He made a fretful gesture of protest. She had no right to be quite at peace. He lived in the ideas in which he had been bred. If he had offended a gentleman, let him apologize before it was too late. Insensibly he applied the parallel from the seen world to the unseen—as, indeed, he had been taught. His mind stuck in particular categories of conduct; for some credit was to be given, for some penalties had to be paid; it was a system of marks good and bad. Even in the education of the young this is now held to be a disputable theory.

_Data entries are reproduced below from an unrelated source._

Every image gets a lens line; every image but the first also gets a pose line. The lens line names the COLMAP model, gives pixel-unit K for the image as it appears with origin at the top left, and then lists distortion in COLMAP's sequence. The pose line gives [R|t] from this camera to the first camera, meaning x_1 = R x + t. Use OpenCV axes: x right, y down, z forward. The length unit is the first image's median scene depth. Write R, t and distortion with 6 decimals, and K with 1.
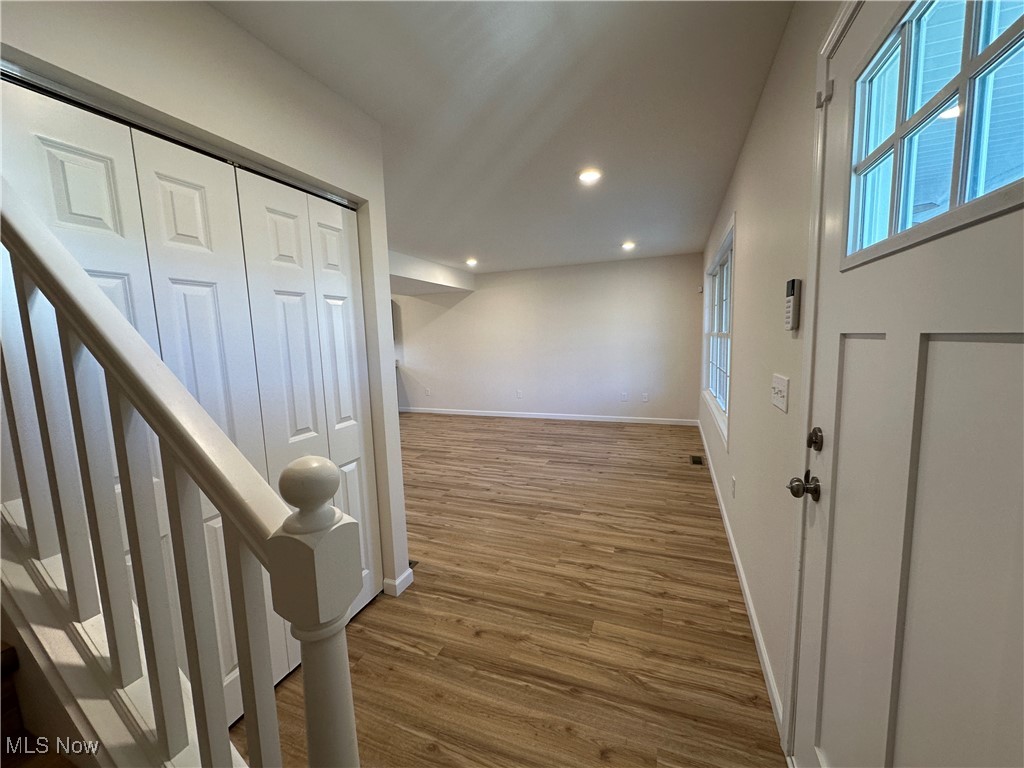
lens RADIAL K [[406.4, 0, 511.6], [0, 406.4, 384.9], [0, 0, 1]] dist [-0.000984, -0.000165]
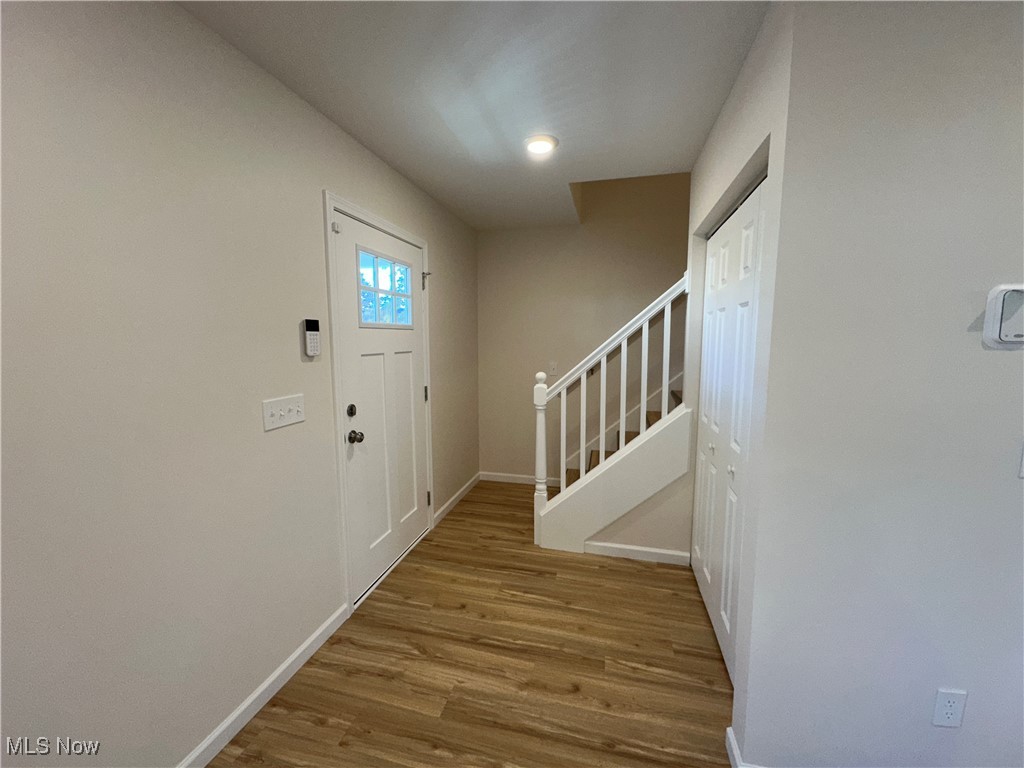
lens RADIAL K [[406.4, 0, 511.6], [0, 406.4, 384.9], [0, 0, 1]] dist [-0.000984, -0.000165]
pose [[-0.991174, 0.047662, -0.123706, 0.091346], [0.017884, 0.972678, 0.231468, -0.161244], [0.131358, 0.227213, -0.964945, 1.138754]]
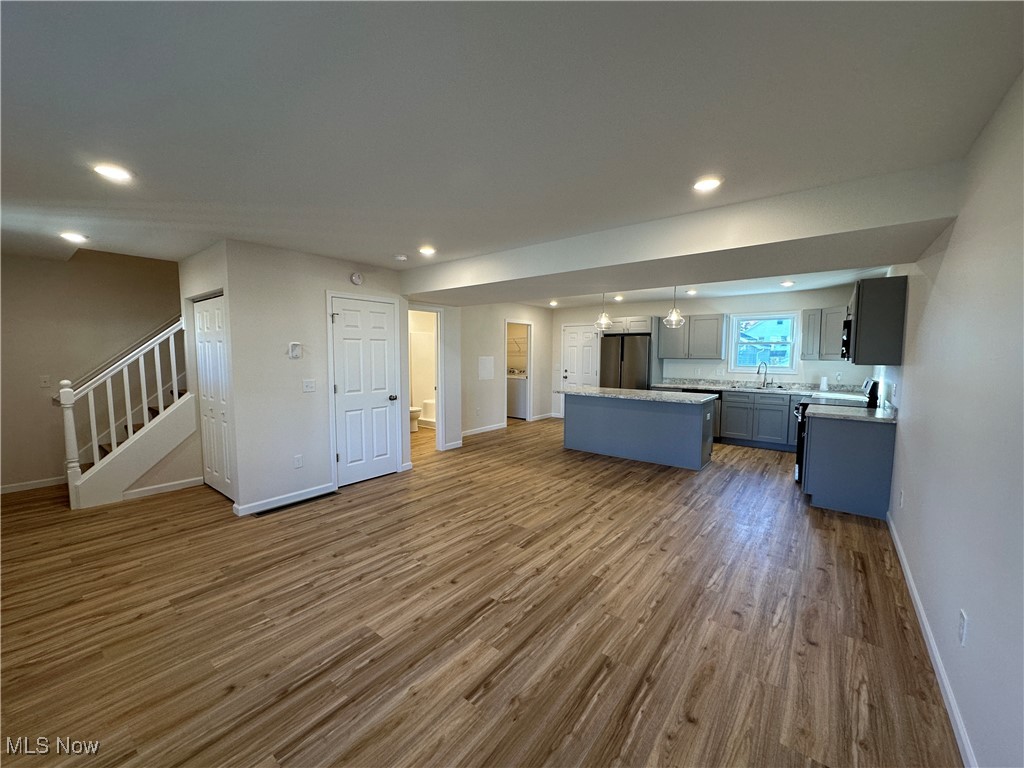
lens RADIAL K [[406.4, 0, 511.6], [0, 406.4, 384.9], [0, 0, 1]] dist [-0.000984, -0.000165]
pose [[-0.290881, 0.109201, -0.950507, 0.738021], [-0.106809, 0.983549, 0.145684, -0.298025], [0.950779, 0.143899, -0.274432, 1.955131]]
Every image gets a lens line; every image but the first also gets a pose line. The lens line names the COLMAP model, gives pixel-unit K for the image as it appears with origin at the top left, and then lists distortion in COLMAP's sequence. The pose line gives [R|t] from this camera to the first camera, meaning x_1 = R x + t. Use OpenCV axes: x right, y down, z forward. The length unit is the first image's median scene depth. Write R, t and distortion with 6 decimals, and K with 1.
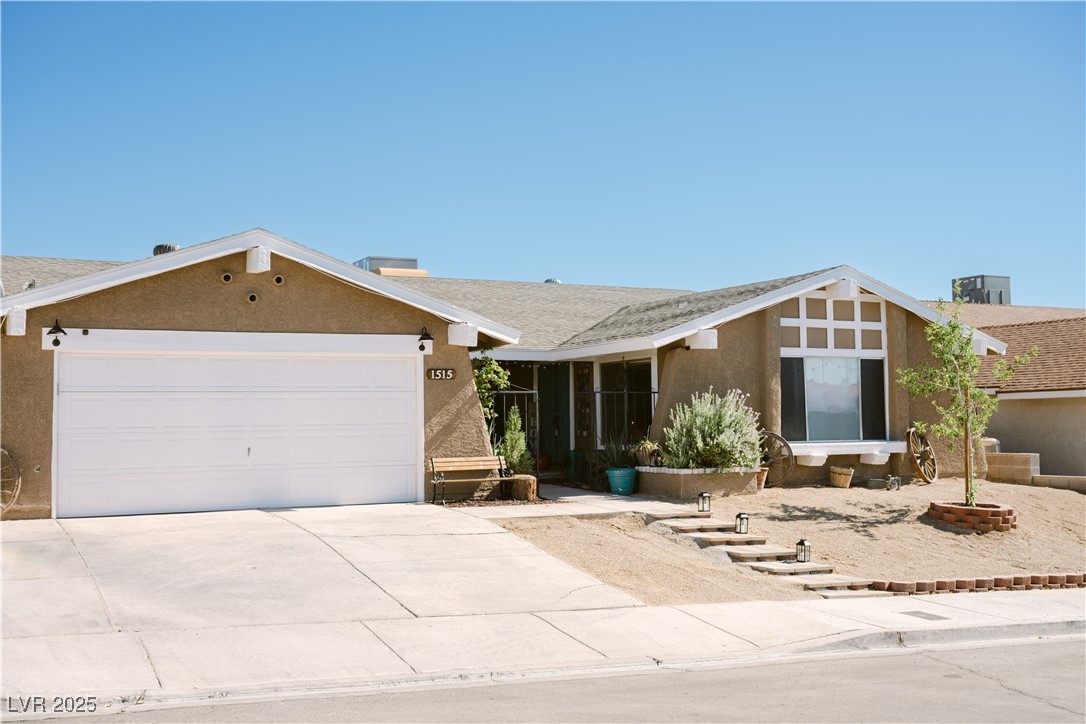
lens RADIAL K [[1187.9, 0, 542.6], [0, 1187.9, 357.1], [0, 0, 1]] dist [0.005660, 0.000000]
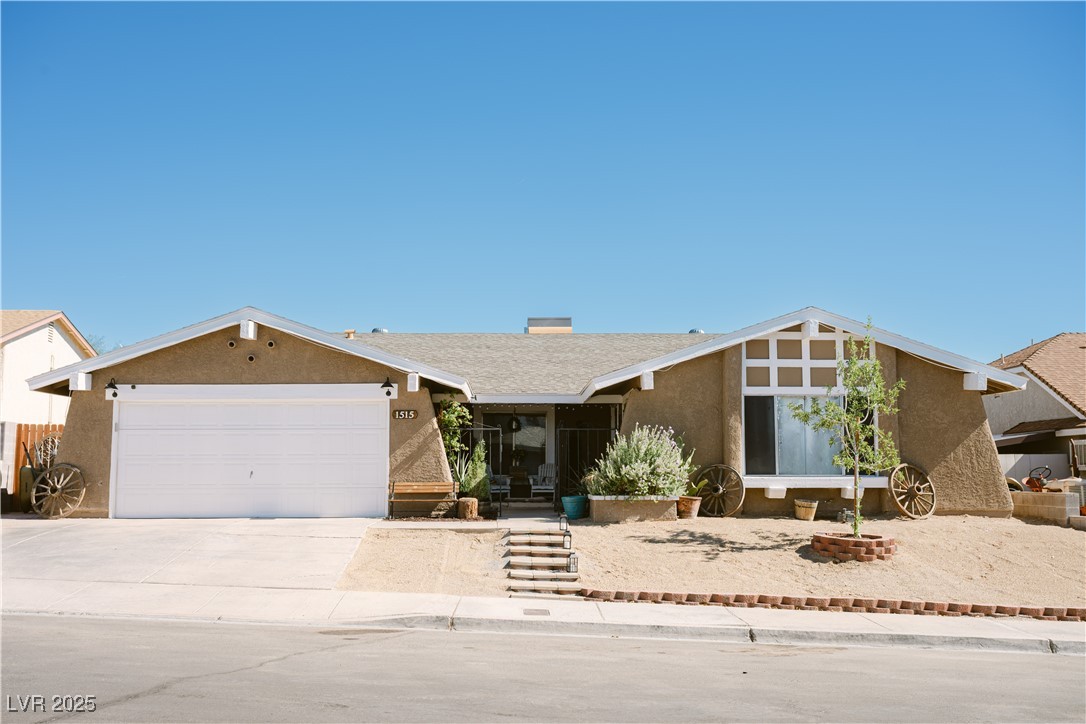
lens RADIAL K [[1151.5, 0, 543.1], [0, 1151.5, 365.7], [0, 0, 1]] dist [0.010656, 0.000000]
pose [[0.898717, -0.031135, -0.437422, 0.566145], [0.014579, 0.999046, -0.041158, 0.015009], [0.438286, 0.030612, 0.898314, -0.015465]]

He thought that he had known very intimately his dear old friend who now lay dying. He found that he knew her very little; he could not get close to her mind at the end. For Winnie Maxon she had one more revelation. Mrs. Lenoir would not 'see anybody'—she also detected the special meaning, and, with a tired smile, repelled the suggestion—but in hints and fragments she displayed to Winnie in what mood she was facing death. Courageously—almost indifferently; the sun was set, and at night people go to bed—tired people they are generally. She had not thought much of responsibility, of a reckoning; she suffered or achieved none of the resulting impulse to penitence; she even smiled again at the virtue of a repentance become compulsory, because it was possible to sin no more. "Some women I've known became terribly penitent at forty," she said to Winnie. "I never knew one do it at twenty-five." Her attitude seemed to say that she had been born such and such a creature, and, accordingly, had done such and such things—and thus had lived till it became time for the conditioned, hardly voluntary, life of the creature to end. On the religious side it was pure negation, but on the worldly there was something positive. As verily as the General, as Bertie Merriam himself, she had 'played the game.' Her code was intact; her honour, as judged by it, unsmirched. "I've been straight, Winnie," she said, in almost the last conscious minute.

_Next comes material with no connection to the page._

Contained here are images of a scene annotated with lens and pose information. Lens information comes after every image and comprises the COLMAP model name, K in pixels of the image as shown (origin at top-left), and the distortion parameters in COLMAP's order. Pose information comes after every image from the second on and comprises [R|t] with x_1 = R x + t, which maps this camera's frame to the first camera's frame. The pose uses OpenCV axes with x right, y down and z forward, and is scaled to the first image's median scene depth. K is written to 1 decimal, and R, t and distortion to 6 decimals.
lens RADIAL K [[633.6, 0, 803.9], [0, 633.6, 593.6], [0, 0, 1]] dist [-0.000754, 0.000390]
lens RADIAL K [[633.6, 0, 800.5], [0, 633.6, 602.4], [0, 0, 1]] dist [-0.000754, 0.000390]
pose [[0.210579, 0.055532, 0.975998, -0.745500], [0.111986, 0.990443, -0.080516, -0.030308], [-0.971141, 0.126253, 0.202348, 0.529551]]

Then came oblivion; the soul was rid of its burden many hours before the body was. She passed from the life in which she had been so great an offender against the rules, had played so interesting a part, had done so many kind things, had been such a good friend, even on occasion so resolute a resister of temptation—and a woman not to be mentioned. As Winnie wept over her and paid her the last offices of love—for she, at least, had received the purest gold of unseeking love—her heart suffered a mighty searching pang of tenderness. Old words, of old time familiar, came back. "I was an hungered, and ye gave me meat: I was thirsty, and ye gave me drink: I was a stranger, and ye took me in." Such things had her dead friend done for her.

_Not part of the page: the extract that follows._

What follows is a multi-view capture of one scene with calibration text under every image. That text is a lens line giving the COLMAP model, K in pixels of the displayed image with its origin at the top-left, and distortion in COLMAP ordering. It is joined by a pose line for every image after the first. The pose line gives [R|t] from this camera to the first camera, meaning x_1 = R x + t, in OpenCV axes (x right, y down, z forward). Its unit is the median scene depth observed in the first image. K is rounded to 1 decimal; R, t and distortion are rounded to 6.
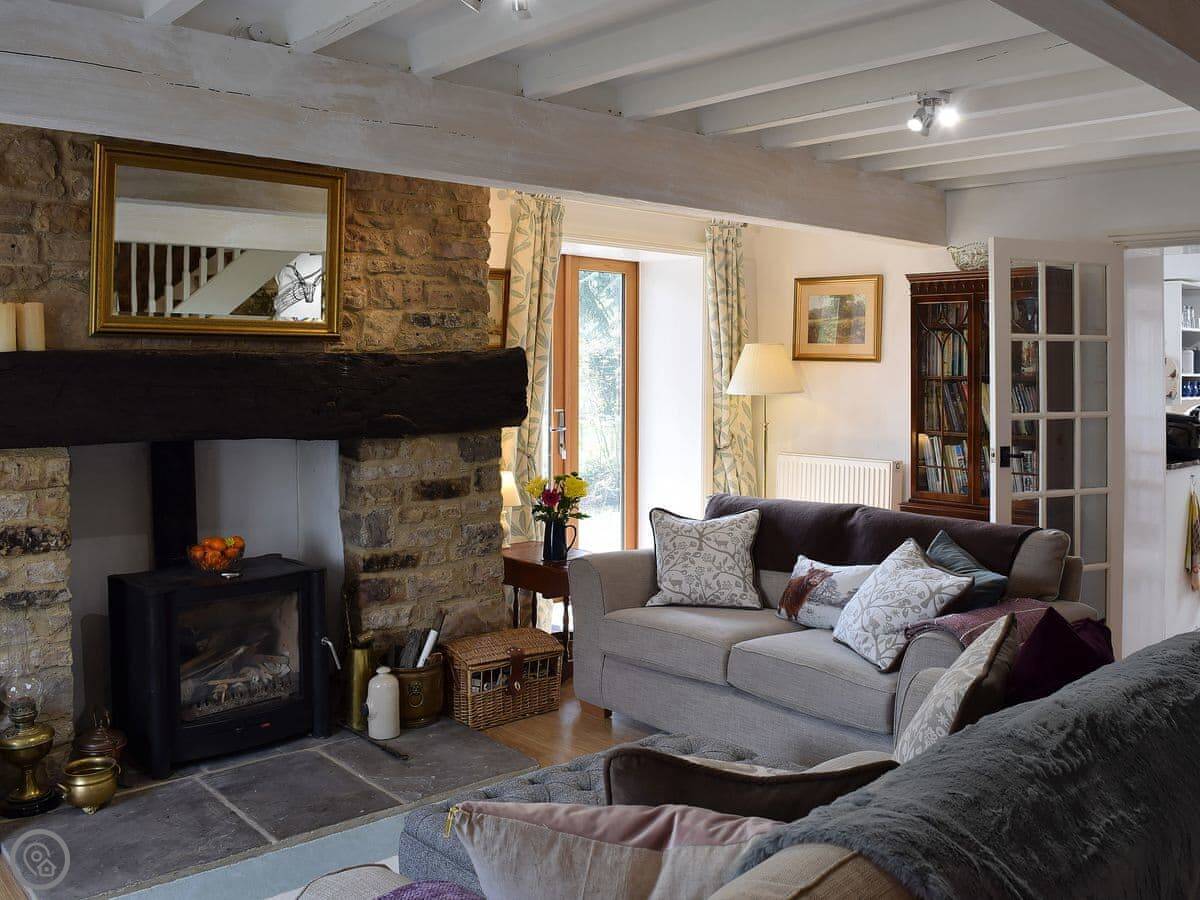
lens RADIAL K [[1067.5, 0, 604.0], [0, 1067.5, 424.0], [0, 0, 1]] dist [-0.090671, 0.022626]
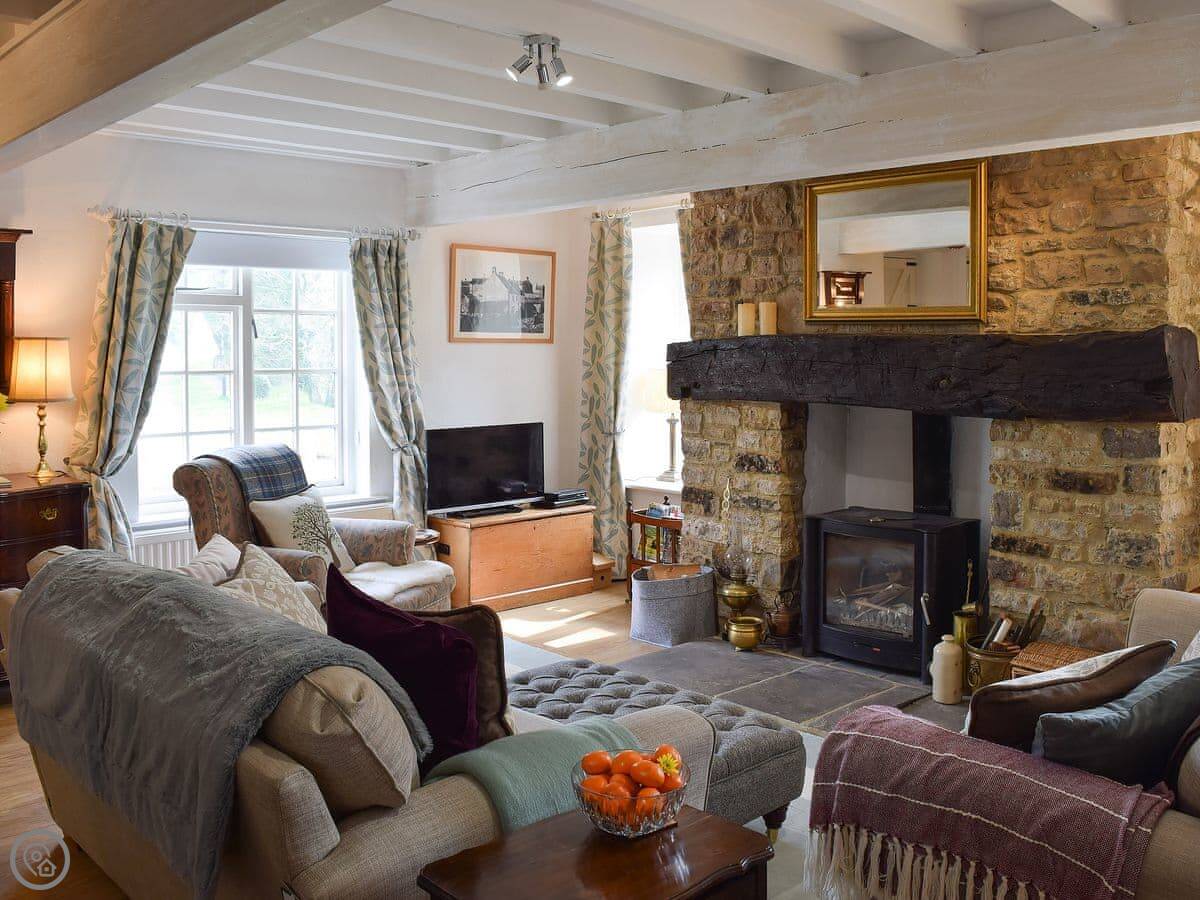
lens RADIAL K [[1067.5, 0, 604.0], [0, 1067.5, 424.0], [0, 0, 1]] dist [-0.090671, 0.022626]
pose [[0.031810, 0.077223, -0.996506, 0.750720], [-0.048539, 0.995954, 0.075631, -0.038164], [0.998315, 0.045964, 0.035430, 0.571847]]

An exaltation and a confidence took hold on her after she had kissed the cold brow. But outside the room stood the old General, sad, grey, heavy of face. His voice was broken, his hands tremulous.
"I wish—I wish she'd have seen somebody, Winnie!"
Winnie threw herself into his arms, and looked up at him, her eyes streaming with tears. "Dear General, she sees nothing or she sees God. Why are we to be afraid?"
CHAPTER XXVII
A PHILOSOPHICAL PROJECT
Mrs. Lenoir did not, as the phrase runs, "do as much for" Winnie Maxon as she had been prepared to do for the prospective Mrs. Bertie Merriam. Perhaps because, though she had accepted the decision, her disappointment over the issue persisted. Perhaps merely because, as matters now stood, her bounty would not go in the end to benefit her old friend's stock. After providing an annuity for her precious Emily, and bequeathing a few personal relics to the General, she left to Winnie the furniture of her flat and fifteen hundred pounds. The residue which was at her disposition she gave—it may be with a parting kick at respectability; it may be because she thought he would enjoy it most—to her favourite, and the least meritorious, of the General's sons—the one who went in for too much polo and private theatricals in India.